The worst loss of identity however, was as a mother. I will always be a mother of course. But I identified so strongly with being a mum to little people and when I finally accomplished my desire to raise lovely young adults, all of a sudden I had no little people to mother. They didn’t need me anymore. We had to renegotiate our relationships as fellow adults. And they are beautiful relationships but they’re not the same. I miss with all my heart, the joys of raising little people. They were the happiest years of my life. And they are forever gone.

Mental health is it’s own type of grief

I have been blessed with excellent physical health. And all my fingers and toes remain crossed in the hope it remains that way. But I have some excellent longevity family genes which will stand me in good stead.

My mental health has not been so sturdy. I started falling apart in 2015 and shattered completely in 2020. That shattering cost me friendships, love, security and identity. Once you have a mental illness diagnosis everyone looks at you differently. Even when you’re well. If I express a concern about something it’s often put down to me having Bipolar II Disorder, or high anxiety. Which denies the reality I’m experiencing. Everyone has concerns and worries and not all of them are just manifestations of mental health. In fact most of them are not. I grieve the days when I was just considered a normal person with life’s ups and downs. Now I’m a person with labels.

The stigma of mental illness is very real. If I had become physically unwell the fallout would not have been as significant as psychological illness. People find themselves going through compassion fatigue much more quickly with mental illness. Which leaves us feeling alone. And that is it’s own type of grief.

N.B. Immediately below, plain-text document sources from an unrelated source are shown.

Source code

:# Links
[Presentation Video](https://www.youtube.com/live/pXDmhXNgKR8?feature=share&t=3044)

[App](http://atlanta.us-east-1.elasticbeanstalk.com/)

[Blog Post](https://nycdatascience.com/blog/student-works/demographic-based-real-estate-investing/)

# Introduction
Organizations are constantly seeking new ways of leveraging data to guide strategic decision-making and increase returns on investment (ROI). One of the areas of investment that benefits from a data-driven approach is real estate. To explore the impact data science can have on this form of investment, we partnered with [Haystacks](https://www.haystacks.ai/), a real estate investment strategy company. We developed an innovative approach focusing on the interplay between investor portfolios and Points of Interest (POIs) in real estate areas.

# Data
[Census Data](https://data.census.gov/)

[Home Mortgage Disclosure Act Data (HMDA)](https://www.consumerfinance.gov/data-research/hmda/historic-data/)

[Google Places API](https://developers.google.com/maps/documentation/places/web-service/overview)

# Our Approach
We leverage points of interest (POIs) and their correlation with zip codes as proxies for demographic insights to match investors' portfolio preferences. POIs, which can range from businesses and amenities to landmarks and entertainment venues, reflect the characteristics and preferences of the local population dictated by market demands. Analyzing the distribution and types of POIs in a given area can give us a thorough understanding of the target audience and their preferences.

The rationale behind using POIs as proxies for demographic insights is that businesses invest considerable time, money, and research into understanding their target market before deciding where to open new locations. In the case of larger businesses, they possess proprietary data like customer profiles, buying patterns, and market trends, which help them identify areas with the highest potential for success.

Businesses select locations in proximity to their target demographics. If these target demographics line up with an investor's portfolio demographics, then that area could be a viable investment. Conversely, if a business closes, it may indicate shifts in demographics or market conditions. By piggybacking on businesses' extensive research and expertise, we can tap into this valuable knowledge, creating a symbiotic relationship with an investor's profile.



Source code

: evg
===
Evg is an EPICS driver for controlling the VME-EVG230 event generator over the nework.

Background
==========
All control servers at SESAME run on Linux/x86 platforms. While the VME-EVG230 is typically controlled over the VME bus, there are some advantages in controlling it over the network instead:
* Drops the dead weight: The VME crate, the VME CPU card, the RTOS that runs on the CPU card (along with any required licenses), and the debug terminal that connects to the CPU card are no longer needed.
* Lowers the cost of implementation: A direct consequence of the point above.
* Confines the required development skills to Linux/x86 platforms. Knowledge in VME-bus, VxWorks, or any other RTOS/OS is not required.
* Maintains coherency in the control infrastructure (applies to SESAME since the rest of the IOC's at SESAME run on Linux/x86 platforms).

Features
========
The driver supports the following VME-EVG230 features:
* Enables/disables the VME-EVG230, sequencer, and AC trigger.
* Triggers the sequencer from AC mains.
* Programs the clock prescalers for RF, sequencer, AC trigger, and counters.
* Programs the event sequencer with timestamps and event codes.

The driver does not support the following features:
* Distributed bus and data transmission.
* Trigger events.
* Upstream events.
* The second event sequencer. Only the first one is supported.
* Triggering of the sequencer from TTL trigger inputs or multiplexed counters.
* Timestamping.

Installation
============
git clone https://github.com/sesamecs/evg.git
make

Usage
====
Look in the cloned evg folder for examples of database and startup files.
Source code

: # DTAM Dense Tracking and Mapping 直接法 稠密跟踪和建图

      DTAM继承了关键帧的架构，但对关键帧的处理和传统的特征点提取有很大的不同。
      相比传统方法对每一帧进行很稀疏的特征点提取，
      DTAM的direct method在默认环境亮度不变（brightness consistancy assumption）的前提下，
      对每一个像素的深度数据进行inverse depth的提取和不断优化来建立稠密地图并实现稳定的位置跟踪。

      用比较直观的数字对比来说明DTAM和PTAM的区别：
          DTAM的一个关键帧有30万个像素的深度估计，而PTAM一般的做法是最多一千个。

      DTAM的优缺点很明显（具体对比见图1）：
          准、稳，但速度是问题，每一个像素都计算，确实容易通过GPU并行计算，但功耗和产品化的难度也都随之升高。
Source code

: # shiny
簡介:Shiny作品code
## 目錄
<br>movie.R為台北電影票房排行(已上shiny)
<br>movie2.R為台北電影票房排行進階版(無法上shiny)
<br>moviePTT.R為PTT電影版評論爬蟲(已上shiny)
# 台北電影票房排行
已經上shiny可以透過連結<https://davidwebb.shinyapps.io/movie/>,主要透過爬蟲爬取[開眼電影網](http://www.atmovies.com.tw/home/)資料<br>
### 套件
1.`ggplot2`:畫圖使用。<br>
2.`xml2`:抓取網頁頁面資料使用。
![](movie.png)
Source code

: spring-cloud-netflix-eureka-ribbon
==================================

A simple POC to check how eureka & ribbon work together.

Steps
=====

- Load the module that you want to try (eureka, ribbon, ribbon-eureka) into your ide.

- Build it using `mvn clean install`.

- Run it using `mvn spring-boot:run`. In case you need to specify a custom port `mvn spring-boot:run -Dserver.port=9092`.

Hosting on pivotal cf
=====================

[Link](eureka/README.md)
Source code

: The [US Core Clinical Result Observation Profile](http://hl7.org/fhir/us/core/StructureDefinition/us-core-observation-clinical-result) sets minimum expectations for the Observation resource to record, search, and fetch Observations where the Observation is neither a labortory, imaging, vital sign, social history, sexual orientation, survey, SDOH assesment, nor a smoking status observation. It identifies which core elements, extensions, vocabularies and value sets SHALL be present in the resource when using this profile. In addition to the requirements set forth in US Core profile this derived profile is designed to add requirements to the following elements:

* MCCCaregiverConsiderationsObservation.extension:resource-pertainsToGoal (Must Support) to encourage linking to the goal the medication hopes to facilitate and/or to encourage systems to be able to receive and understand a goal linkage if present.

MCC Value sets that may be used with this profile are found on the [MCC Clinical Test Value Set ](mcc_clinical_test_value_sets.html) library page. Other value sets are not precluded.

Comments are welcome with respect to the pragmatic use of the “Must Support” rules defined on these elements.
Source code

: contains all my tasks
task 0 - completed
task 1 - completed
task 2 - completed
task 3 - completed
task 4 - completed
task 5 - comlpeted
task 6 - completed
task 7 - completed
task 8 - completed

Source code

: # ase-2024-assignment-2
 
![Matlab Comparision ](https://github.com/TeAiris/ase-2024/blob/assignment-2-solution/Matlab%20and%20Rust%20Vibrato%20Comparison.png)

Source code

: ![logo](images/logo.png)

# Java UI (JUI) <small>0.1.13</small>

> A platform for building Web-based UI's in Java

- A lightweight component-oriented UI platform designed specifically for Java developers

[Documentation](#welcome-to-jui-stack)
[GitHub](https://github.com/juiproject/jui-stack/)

I have lost myself in so many ways

Losing myself is perhaps the hardest grief of all. And that has happened through all the different experiences I’ve talked about. I am not the person I was before. I don’t feel like a daughter or mother anymore. I am not even the person I would have been if I had grown up in a house with demonstrable love. Childhood emotional neglect is a form of grief that lasts a lifetime. It shattered my sense of self-worth. Estrangement, separation and infidelity shattered all my trust and made me feel unlovable and unworthy. The loss of a career and marriage destroyed all my pictures of the future and any sense of financial security. A decade ago, I couldn’t wait to travel somewhere. Now I can’t bear the thought of travelling anywhere.

Grief has made my world smaller and smaller. Every little shard of grief that enters my heart stays there. Forever. The wounds close around the shards but they’re always there. And sometimes they feel sharp but as time passes they soften. My current shards are enormous and the wounds are still gaping. They will close and heal over time. But grief leaves scars on the heart that change it forever. We adapt, but we are changed. It is deeply personal, individual and timeless. That is the journey of grief.